What is the consensus thought on this watch? Fake or not?


----------



## jmousey (Oct 18, 2007)

I'm curious, no one has a view??


----------



## silvertonesx24 (Feb 28, 2013)

Engraved H looks a little too thick on the plate. The serial number isn't the usual one used on replicas that turn up on eBay all the time for this older model (702 something). Although the latest replicas have running serial numbers so it isn't inconceivable that the person just swapped out the case back.

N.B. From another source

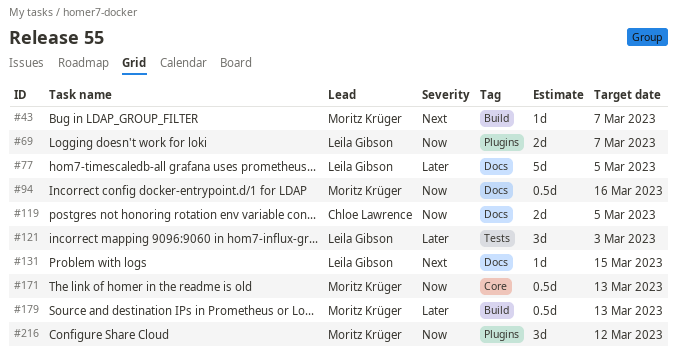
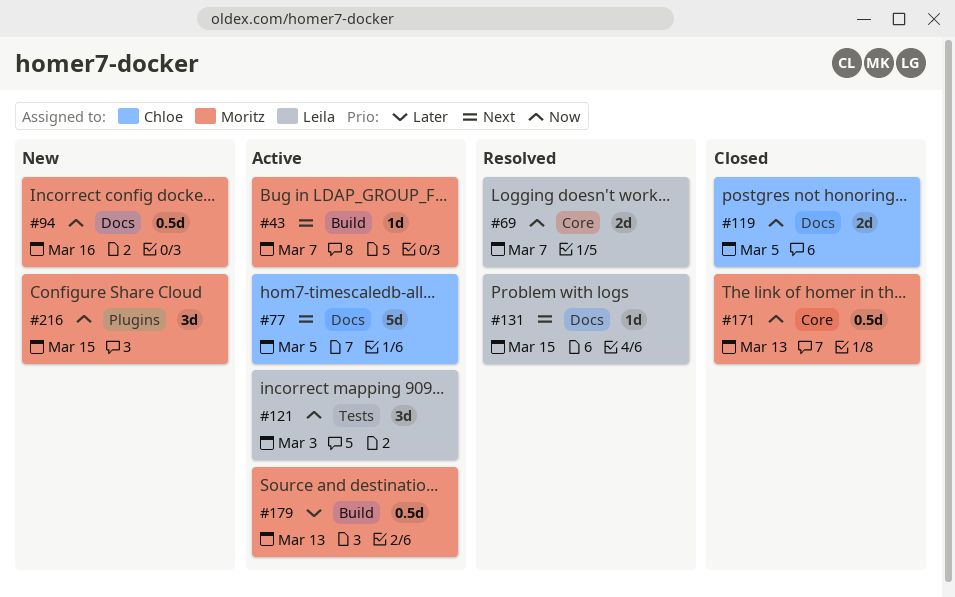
#69, label: Plugins -> Core
#77, owner: Leila Gibson -> Chloe Lawrence
#77, priority: Later -> Next
#121, priority: Later -> Now
#216, due: Mar 12 -> Mar 15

Ask for a wisekey card. Don't trust box and papers as well, as those can be bought genuine for a few hundred or as replicas for even less likely. Wisekey card can't be faked to my knowledge.


----------



## DreambreaX (Mar 8, 2013)

fake


----------



## abhis54 (Oct 9, 2012)

Big Fake..One end says Titanium and the other one in stainless steel....on a gold color watch....


----------



## rightrower (Feb 19, 2013)

abhis54 said:


> Big Fake..One end says Titanium and the other one in stainless steel....on a gold color watch....


Good catch!


----------



## DreambreaX (Mar 8, 2013)

this is not gold, its stainless steel.

but still a fake.


----------



## jidai (Jul 10, 2013)

Fake.

The dials, the screws, the edges, the logo, the obvious discrepancy between stainless steel and titanium, the numberings at the back, the font on the inside mechanism...


----------